Plus de 20 millions de barils de pétrole ont traversé le détroit d’Hormuz hier. Aujourd’hui, ce flux pourrait être proche de zéro, non pas à cause de mines dans l’eau ou de navires sous attaque, mais parce que les assureurs retirent leur couverture.
L’alarme a été amplifiée pour la première fois sur X par Shanaka Anslem Perera, qui a détaillé comment les souscripteurs de risques de guerre ont commencé à annuler leurs polices pour les navires traversant le détroit quelques heures seulement après le début de l’Opération Epic Fury. Son fil de discussion a souligné une escalade rapide du stress assurantiel qui se propage maintenant à travers les marchés énergétiques mondiaux.
Le Financial Times a rapporté que les primes de risque de guerre ont augmenté d’environ 50 %. La prime de base pour un risque de guerre se situe généralement autour de 0,25 % de la valeur de la coque d’un navire. Pour un pétrolier de 100 millions de dollars, cela représente 250 000 dollars par voyage. En cas d’escalade maximale, ce chiffre peut atteindre 1 million de dollars par transit. Pour les navires liés aux intérêts américains ou israéliens, la couverture devient totalement indisponible. Pas de police, pas de passage légal. Pas de passage, pas de pétrole.

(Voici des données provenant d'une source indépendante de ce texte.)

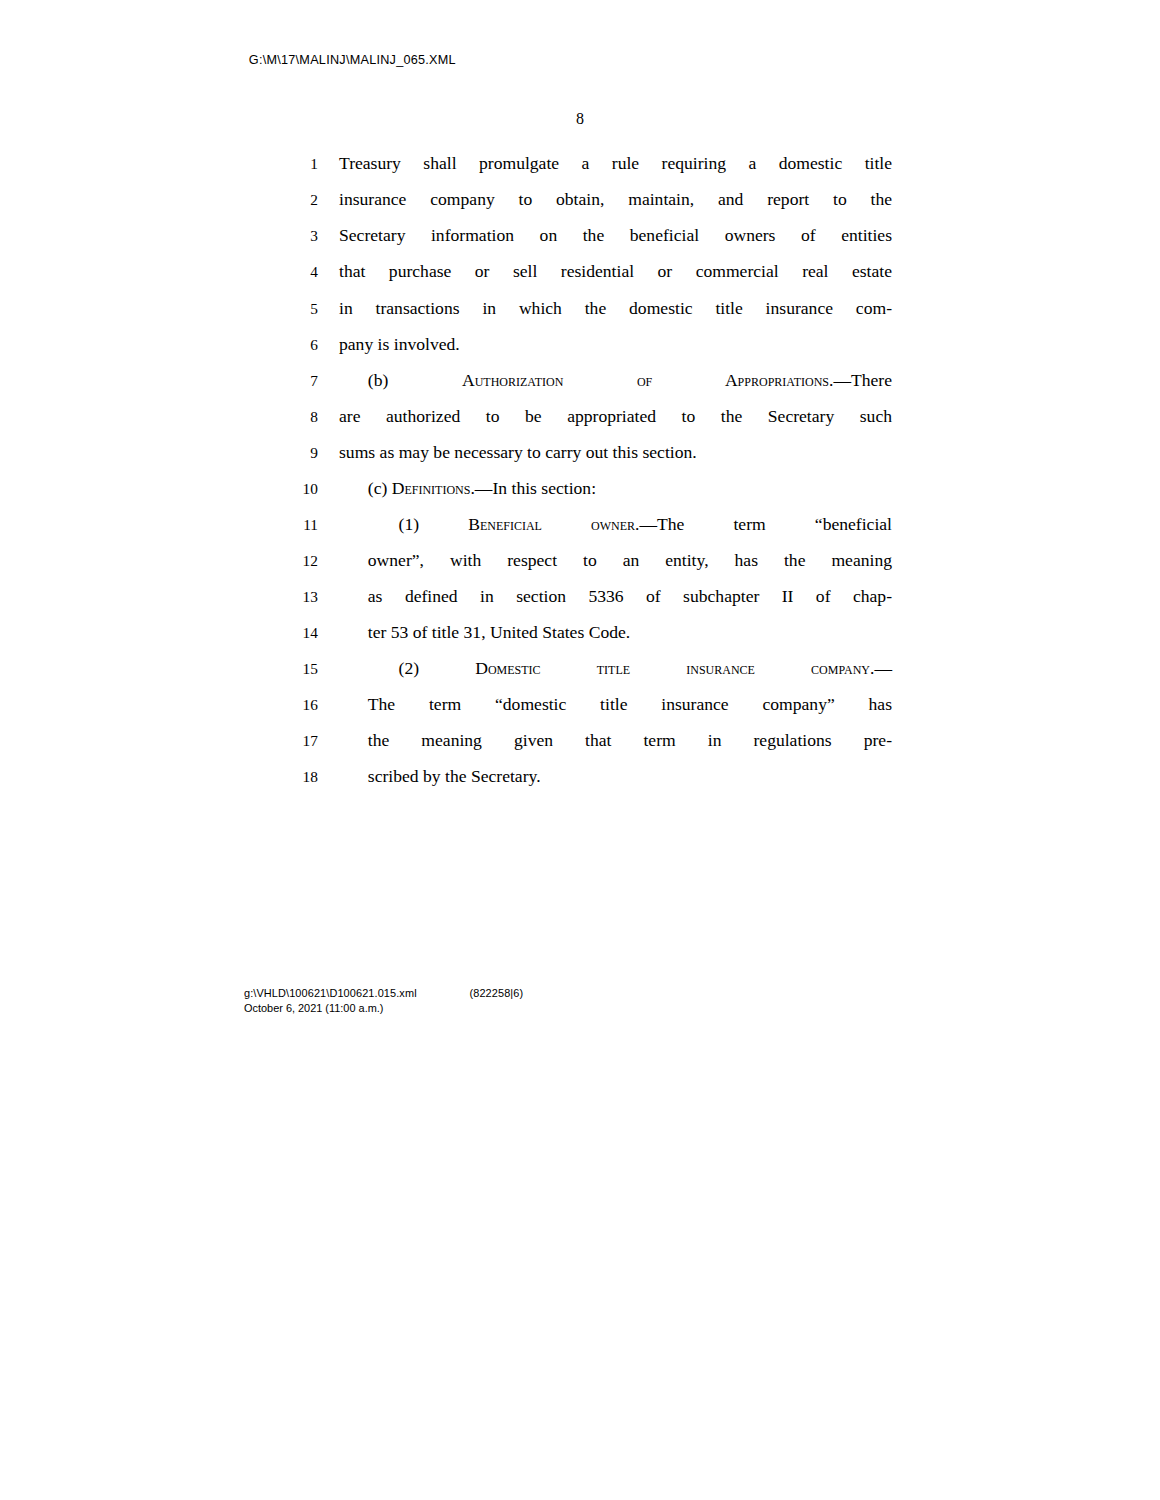G:\M\17\MALINJ\MALINJ_065.XML
8
1 Treasury shall promulgate a rule requiring a domestic title
2 insurance company to obtain, maintain, and report to the
3 Secretary information on the beneficial owners of entities
4 that purchase or sell residential or commercial real estate
5 in transactions in which the domestic title insurance com-
6 pany is involved.
7 (b) Authorization of Appropriations.—There
8 are authorized to be appropriated to the Secretary such
9 sums as may be necessary to carry out this section.
10 (c) Definitions.—In this section:
11 (1) Beneficial owner.—The term “beneficial
12 owner”, with respect to an entity, has the meaning
13 as defined in section 5336 of subchapter II of chap-
14 ter 53 of title 31, United States Code.
15 (2) Domestic title insurance company.—
16 The term “domestic title insurance company” has
17 the meaning given that term in regulations pre-
18 scribed by the Secretary.
g:\VHLD\100621\D100621.015.xml (822258|6)
October 6, 2021 (11:00 a.m.)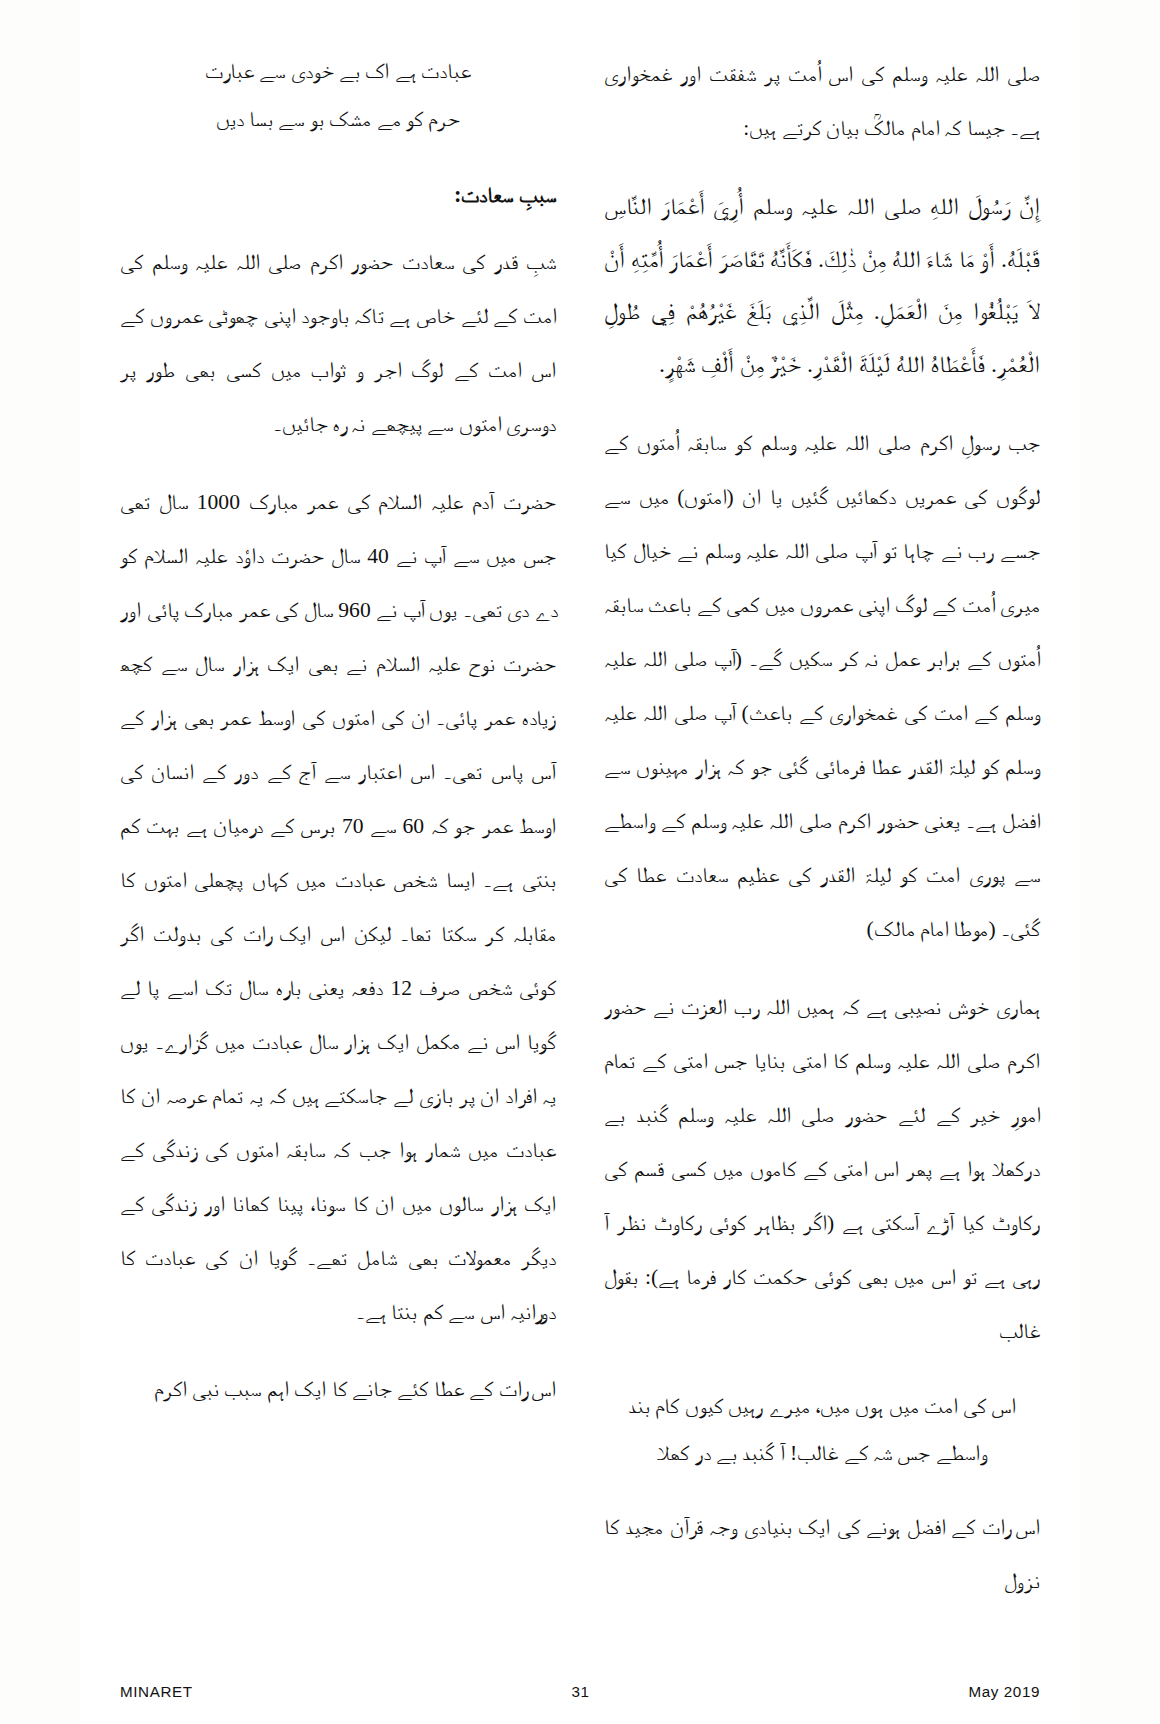صلی اللہ علیہ وسلم کی اس اُمت پر شفقت اور غمخواری ہے۔ جیسا کہ امام مالکؒ بیان کرتے ہیں:
إِنَّ رَسُولَ اللهِ صلی اللہ علیہ وسلم أُرِيَ أَعْمَارَ النَّاسِ قَبْلَهُ. أَوْ مَا شَاءَ اللهُ مِنْ ذٰلِكَ. فَكَأَنَّهُ تَقَاصَرَ أَعْمَارَ أُمَّتِهِ أَنْ لاَ يَبْلُغُوا مِنَ الْعَمَلِ. مِثْلَ الَّذِي بَلَغَ غَيْرُهُمْ فِي طُولِ الْعُمْرِ. فَأَعْطَاهُ اللهُ لَيْلَةَ الْقَدْرِ. خَيْرٌ مِنْ أَلْفِ شَهْرٍ.
جب رسولِ اکرم صلی اللہ علیہ وسلم کو سابقہ اُمتوں کے لوگوں کی عمریں دکھائیں گئیں یا ان (امتوں) میں سے جسے رب نے چاہا تو آپ صلی اللہ علیہ وسلم نے خیال کیا میری اُمت کے لوگ اپنی عمروں میں کمی کے باعث سابقہ اُمتوں کے برابر عمل نہ کر سکیں گے۔ (آپ صلی اللہ علیہ وسلم کے امت کی غمخواری کے باعث) آپ صلی اللہ علیہ وسلم کو لیلۃ القدر عطا فرمائی گئی جو کہ ہزار مہینوں سے افضل ہے۔ یعنی حضور اکرم صلی اللہ علیہ وسلم کے واسطے سے پوری امت کو لیلۃ القدر کی عظیم سعادت عطا کی گئی۔ (موطا امام مالک)
ہماری خوش نصیبی ہے کہ ہمیں اللہ رب العزت نے حضور اکرم صلی اللہ علیہ وسلم کا امتی بنایا جس امتی کے تمام امورِ خیر کے لئے حضور صلی اللہ علیہ وسلم گنبد بے درکھلا ہوا ہے پھر اس امتی کے کاموں میں کسی قسم کی رکاوٹ کیا آڑے آسکتی ہے (اگر بظاہر کوئی رکاوٹ نظر آ رہی ہے تو اس میں بھی کوئی حکمت کار فرما ہے): بقول غالب
اس کی امت میں ہوں میں، میرے رہیں کیوں کام بند واسطے جس شہ کے غالب! آ گنبد بے در کھلا
اس رات کے افضل ہونے کی ایک بنیادی وجہ قرآن مجید کا نزول
عبادت ہے اک بے خودی سے عبارت حرم کو مے مشک بو سے بسا دیں
سببِ سعادت:
شبِ قدر کی سعادت حضور اکرم صلی اللہ علیہ وسلم کی امت کے لئے خاص ہے تاکہ باوجود اپنی چھوٹی عمروں کے اس امت کے لوگ اجر و ثواب میں کسی بھی طور پر دوسری امتوں سے پیچھے نہ رہ جائیں۔
حضرت آدم علیہ السلام کی عمر مبارک 1000 سال تھی جس میں سے آپ نے 40 سال حضرت داؤد علیہ السلام کو دے دی تھی۔ یوں آپ نے 960 سال کی عمر مبارک پائی اور حضرت نوح علیہ السلام نے بھی ایک ہزار سال سے کچھ زیادہ عمر پائی۔ ان کی امتوں کی اوسط عمر بھی ہزار کے آس پاس تھی۔ اس اعتبار سے آج کے دور کے انسان کی اوسط عمر جو کہ 60 سے 70 برس کے درمیان ہے بہت کم بنتی ہے۔ ایسا شخص عبادت میں کہاں پچھلی امتوں کا مقابلہ کر سکتا تھا۔ لیکن اس ایک رات کی بدولت اگر کوئی شخص صرف 12 دفعہ یعنی بارہ سال تک اسے پا لے گویا اس نے مکمل ایک ہزار سال عبادت میں گزارے۔ یوں یہ افراد ان پر بازی لے جاسکتے ہیں کہ یہ تمام عرصہ ان کا عبادت میں شمار ہوا جب کہ سابقہ امتوں کی زندگی کے ایک ہزار سالوں میں ان کا سونا، پینا کھانا اور زندگی کے دیگر معمولات بھی شامل تھے۔ گویا ان کی عبادت کا دورانیہ اس سے کم بنتا ہے۔
اس رات کے عطا کئے جانے کا ایک اہم سبب نبی اکرم
MINARET
31
May 2019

Les conséquences ont été immédiates. La KHK Empress, transportant du brut omanais en direction de Bassora, a effectué un demi-tour en plein détroit et s’est redirigée vers l’Inde. L’Eagle Veracruz a stoppé près de l’approche ouest avec deux millions de barils de brut saoudien destinés à la Chine. Le Front Shanghai a arrêté au large de Sharjah tout en transportant du brut irakien destiné à Rotterdam. Le géant japonais de la navigation Nippon Yusen a ordonné à sa flotte d’éviter Hormuz. La Grèce a conseillé à sa flotte marchande de réévaluer le passage. Le transporteur de conteneurs allemand Hapag-Lloyd a suspendu tous les transits.
Aucun de ces navires n’a été touché. Aucun n’a signalé d’engagement militaire direct. La perturbation est venue d’un appel téléphonique, pas d’un missile.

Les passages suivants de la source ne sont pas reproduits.